■ **WHAT YOU SHOULD DO**
Below is a block of entries; repeat exactly the lines starting at the line that contains "immunohistochemical staining in" and ending at the line that contains "cytoplasmic/membranous positive positivity", both included.

■ **DATASET CONTENT**
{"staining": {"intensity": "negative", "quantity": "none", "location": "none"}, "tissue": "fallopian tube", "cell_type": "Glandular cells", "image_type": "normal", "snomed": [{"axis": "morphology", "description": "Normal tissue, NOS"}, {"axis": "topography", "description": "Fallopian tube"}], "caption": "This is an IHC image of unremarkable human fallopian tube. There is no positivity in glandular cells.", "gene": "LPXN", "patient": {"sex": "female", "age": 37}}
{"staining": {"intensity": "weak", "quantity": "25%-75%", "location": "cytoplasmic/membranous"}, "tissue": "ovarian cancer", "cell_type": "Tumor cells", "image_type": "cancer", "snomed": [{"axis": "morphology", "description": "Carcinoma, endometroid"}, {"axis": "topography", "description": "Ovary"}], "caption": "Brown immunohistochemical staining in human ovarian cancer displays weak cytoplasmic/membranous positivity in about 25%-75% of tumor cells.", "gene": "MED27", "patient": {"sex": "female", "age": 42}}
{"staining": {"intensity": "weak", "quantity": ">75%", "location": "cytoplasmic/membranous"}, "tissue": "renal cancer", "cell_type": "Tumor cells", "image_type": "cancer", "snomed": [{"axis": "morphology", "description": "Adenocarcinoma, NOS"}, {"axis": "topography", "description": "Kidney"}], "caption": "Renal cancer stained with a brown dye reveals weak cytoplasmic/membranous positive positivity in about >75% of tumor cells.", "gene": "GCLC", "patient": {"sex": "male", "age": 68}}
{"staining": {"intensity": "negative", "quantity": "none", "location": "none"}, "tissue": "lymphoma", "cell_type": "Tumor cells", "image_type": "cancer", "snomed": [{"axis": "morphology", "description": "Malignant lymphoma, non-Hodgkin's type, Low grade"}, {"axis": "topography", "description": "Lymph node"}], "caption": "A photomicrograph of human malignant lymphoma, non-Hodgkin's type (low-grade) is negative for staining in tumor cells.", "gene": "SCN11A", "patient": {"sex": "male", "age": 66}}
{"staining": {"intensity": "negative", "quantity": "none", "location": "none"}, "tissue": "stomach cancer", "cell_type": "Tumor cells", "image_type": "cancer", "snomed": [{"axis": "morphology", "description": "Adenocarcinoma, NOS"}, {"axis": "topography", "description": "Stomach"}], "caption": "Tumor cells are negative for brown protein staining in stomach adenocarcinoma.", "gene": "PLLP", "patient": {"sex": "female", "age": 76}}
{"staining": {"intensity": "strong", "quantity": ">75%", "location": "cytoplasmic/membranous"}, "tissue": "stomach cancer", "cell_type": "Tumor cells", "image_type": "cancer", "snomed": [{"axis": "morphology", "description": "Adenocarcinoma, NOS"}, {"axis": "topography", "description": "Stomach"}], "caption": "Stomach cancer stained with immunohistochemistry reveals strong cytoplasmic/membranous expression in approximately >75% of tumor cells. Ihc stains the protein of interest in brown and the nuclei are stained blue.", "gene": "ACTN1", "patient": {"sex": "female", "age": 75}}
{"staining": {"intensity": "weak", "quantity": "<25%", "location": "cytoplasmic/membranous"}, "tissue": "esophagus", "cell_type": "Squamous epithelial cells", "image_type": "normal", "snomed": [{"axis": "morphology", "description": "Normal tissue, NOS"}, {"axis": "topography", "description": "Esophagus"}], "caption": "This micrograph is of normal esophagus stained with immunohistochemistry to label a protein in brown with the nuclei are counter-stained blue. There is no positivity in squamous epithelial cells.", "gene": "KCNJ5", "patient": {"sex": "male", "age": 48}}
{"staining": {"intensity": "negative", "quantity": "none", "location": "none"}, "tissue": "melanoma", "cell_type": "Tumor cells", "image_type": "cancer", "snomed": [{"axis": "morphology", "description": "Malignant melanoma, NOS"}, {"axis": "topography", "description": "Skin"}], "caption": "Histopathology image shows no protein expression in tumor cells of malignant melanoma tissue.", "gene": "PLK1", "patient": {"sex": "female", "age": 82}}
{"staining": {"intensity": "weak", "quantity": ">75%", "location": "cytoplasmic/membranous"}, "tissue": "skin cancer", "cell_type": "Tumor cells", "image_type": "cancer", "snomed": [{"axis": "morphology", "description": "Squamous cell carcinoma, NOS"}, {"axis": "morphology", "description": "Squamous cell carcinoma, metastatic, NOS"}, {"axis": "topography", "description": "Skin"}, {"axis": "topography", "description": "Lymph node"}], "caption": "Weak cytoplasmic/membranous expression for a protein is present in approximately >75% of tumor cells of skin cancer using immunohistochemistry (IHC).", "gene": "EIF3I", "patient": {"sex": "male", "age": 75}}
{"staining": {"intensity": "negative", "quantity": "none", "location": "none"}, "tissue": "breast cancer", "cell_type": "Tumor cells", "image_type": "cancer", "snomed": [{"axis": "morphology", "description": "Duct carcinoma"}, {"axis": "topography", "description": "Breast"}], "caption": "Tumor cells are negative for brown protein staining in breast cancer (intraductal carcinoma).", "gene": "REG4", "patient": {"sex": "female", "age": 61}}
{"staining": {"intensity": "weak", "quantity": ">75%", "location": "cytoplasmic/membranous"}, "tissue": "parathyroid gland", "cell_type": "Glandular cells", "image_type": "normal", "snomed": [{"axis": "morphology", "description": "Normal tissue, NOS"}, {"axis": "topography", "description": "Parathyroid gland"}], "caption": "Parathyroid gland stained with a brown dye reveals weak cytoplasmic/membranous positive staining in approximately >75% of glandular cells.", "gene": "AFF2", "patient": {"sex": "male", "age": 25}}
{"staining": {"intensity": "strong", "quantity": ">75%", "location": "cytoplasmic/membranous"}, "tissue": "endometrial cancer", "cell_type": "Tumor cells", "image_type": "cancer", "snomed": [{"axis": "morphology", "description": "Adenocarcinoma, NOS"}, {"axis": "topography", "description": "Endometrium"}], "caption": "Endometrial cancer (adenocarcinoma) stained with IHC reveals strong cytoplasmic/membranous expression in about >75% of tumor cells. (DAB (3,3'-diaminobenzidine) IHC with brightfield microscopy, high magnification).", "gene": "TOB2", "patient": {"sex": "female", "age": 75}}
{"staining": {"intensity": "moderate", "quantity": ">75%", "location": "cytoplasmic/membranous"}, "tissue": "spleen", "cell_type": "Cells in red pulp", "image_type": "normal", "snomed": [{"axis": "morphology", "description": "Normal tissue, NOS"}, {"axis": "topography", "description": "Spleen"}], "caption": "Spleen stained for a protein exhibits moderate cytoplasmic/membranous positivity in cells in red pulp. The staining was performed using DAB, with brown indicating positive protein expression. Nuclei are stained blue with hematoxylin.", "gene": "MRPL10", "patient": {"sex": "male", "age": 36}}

■ **TASK ANSWER**
{"staining": {"intensity": "weak", "quantity": "25%-75%", "location": "cytoplasmic/membranous"}, "tissue": "ovarian cancer", "cell_type": "Tumor cells", "image_type": "cancer", "snomed": [{"axis": "morphology", "description": "Carcinoma, endometroid"}, {"axis": "topography", "description": "Ovary"}], "caption": "Brown immunohistochemical staining in human ovarian cancer displays weak cytoplasmic/membranous positivity in about 25%-75% of tumor cells.", "gene": "MED27", "patient": {"sex": "female", "age": 42}}
{"staining": {"intensity": "weak", "quantity": ">75%", "location": "cytoplasmic/membranous"}, "tissue": "renal cancer", "cell_type": "Tumor cells", "image_type": "cancer", "snomed": [{"axis": "morphology", "description": "Adenocarcinoma, NOS"}, {"axis": "topography", "description": "Kidney"}], "caption": "Renal cancer stained with a brown dye reveals weak cytoplasmic/membranous positive positivity in about >75% of tumor cells.", "gene": "GCLC", "patient": {"sex": "male", "age": 68}}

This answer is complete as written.